Dal with Lentils & Coconut
15 Min Plant-Based 20g Protein 13g Fiber

Dal with Lentils & Coconut

15 Min Plant-Based 20g Protein 13g Fiber

Dal with Lentils & Coconut

Garlic and onion hit the oil first. That’s the oldest trick in dal cooking, and it builds the base everything else rides on. But there’s a second thing happening in that pan. Research found that garlic and onion, heated in oil, convert lycopene (the compound behind tomato’s red color) into a form absorbed up to 8 times more efficiently by the body.

This dal loads both sides of that reaction: two allium sources and two tomato forms (paste for concentrated lycopene, diced for volume), with olive oil bridging them. Canned lentils, coconut milk, and cumin fill out a 625-calorie plant-based dinner on brown rice in 15 minutes.

Why the garlic goes in first FitChef Audio
625 kcal
20g protein
90g carbs
21g fat
13g fiber
Easy 1 serving

Ingredients · 1 serving

  • brown rice 3 ounces
  • lentils, canned 5 ounces
  • onion 0.5
  • garlic 1 clove
  • chili pepper 0.5
  • olive oil 0.5 tablespoon
  • tomato paste 1 tablespoon
  • diced tomatoes 5 ounces
  • coconut milk 2 fluid ounces
  • ground cumin 1 teaspoon

Method · 15 min

  1. Cook the rice according to the instructions on the packaging. Drain the lentils.

  2. Finely chop the onion, garlic and chili pepper.

  3. Heat the oil in a pan. Sauté the onion, garlic and chili pepper for 2 minutes. Stir in the tomato paste and cook for another minute.

  4. Add the lentils, diced tomatoes, coconut milk and ground cumin. Mix everything well and let it simmer for 5-7 minutes until the sauce thickens slightly, stirring occasionally. Add a splash of water if the sauce becomes too thick. Season with salt and pepper to taste.

  5. Serve the lentil dal with the rice.

Tip

Stir the tomato paste into the oil for a full minute before adding any liquid. This caramelizes the paste and deepens the sauce color. Skip it and the dal tastes flat, the sauce stays pale.

Science

The conversion works because garlic and onion release sulfur compounds when heated. These compounds act as catalysts, bending lycopene molecules into a shape the gut absorbs more readily. In the Honda et al. study, fresh garlic converted 60–68% of the lycopene into this more absorbable form. Fresh onion performed nearly identically. Both need oil present for the reaction to work.
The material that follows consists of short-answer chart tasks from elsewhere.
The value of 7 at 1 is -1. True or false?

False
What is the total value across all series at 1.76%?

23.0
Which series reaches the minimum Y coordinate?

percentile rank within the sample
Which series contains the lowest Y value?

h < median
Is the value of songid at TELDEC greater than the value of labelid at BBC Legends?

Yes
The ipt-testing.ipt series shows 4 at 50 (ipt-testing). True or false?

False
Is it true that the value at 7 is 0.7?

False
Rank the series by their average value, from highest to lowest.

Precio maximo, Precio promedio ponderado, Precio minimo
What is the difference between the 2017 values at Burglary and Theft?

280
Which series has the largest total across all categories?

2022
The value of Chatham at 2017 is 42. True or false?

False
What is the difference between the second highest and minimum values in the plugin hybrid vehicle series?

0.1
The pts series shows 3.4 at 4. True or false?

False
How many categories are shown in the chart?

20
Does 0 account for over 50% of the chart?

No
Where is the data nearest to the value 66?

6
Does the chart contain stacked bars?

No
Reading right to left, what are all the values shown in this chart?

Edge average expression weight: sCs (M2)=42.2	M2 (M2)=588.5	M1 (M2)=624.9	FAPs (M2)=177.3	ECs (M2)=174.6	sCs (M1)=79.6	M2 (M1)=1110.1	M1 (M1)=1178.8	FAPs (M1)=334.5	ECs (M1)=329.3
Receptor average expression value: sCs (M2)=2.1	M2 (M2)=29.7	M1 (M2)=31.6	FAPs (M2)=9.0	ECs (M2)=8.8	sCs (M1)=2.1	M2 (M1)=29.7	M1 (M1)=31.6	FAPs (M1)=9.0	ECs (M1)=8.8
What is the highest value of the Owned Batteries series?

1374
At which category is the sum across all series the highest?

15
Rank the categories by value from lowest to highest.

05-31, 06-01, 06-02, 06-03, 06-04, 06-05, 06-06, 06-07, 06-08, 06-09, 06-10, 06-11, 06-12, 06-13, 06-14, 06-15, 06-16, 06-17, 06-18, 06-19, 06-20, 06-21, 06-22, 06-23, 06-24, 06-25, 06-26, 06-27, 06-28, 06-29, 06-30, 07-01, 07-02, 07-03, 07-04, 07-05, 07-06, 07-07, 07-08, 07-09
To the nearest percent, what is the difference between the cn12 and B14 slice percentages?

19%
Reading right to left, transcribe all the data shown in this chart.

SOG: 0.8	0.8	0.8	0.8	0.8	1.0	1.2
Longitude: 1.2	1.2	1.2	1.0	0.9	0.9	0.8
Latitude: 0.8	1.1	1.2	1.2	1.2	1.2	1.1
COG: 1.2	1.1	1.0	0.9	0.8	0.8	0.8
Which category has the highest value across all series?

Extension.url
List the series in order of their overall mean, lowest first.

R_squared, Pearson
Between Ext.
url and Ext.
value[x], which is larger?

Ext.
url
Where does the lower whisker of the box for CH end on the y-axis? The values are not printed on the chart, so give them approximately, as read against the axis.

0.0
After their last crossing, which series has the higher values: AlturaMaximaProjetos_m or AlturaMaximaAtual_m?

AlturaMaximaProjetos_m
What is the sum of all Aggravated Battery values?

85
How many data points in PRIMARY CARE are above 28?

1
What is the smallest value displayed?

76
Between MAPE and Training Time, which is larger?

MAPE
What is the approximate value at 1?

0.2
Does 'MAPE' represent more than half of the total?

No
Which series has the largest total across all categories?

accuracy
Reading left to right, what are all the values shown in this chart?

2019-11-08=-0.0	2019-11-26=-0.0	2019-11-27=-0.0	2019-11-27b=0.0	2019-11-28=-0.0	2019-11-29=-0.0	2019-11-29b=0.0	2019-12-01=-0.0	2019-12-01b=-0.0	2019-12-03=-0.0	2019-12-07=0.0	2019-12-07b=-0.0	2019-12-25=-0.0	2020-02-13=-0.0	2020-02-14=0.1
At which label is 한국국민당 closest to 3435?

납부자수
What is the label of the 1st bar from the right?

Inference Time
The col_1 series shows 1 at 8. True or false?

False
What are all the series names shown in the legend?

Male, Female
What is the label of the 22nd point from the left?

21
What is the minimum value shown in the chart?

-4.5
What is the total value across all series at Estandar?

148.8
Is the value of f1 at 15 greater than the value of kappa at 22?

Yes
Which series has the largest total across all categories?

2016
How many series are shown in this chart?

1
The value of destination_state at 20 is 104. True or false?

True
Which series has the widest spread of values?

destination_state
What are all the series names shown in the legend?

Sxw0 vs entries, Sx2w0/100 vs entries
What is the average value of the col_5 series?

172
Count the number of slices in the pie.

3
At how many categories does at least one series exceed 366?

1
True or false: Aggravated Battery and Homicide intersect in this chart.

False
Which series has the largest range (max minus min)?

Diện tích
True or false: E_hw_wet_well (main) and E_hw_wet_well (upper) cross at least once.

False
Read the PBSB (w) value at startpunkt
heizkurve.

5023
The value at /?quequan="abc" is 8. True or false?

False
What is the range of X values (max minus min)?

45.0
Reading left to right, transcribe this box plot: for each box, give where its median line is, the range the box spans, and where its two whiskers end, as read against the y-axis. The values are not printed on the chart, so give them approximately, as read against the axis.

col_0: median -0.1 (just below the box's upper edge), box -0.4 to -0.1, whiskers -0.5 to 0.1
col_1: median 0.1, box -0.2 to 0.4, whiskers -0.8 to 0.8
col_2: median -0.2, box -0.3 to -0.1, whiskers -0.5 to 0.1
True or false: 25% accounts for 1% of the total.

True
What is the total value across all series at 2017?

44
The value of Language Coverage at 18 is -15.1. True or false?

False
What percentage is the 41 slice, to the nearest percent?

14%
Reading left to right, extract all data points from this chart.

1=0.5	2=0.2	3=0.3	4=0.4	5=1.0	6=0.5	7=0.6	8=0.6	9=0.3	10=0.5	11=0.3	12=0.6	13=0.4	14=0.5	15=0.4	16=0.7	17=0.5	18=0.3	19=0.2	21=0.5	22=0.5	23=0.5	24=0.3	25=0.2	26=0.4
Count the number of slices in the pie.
Honda et al. 2019 — Allium-Catalyzed Lycopene Z-Isomerization · DOI
Nutrition per serving
625 kcal 20g protein 90g carbs 21g fat 13g fiber

Behind this recipe

Can I use dried lentils instead of canned?

Yes, but it changes the timing. Dried red lentils take about 15–20 minutes to cook and break down into the sauce naturally, giving you a creamier texture. Dried green or brown lentils take 25–30 minutes and hold their shape. If you switch, add extra water and simmer longer. The macros stay roughly the same per serving.

Is 20g of protein enough for a dinner?

It depends on your total daily intake. This dal delivers 20g entirely from plants, with lentils and rice providing complementary amino acids (lentils contribute lysine, rice contributes methionine). Research has found that plant protein can match animal protein for muscle building when total daily intake is sufficient.

Read the full evidence review
Does the coconut milk add a lot of fat?

The 60ml of coconut milk contributes roughly 9g of fat. The total dish sits at 21g fat for 625 kcal, which is about 30% of calories from fat. That’s moderate. The fat also serves a functional role here: lycopene is fat-soluble, and the olive oil plus coconut milk help your body absorb it from the tomatoes.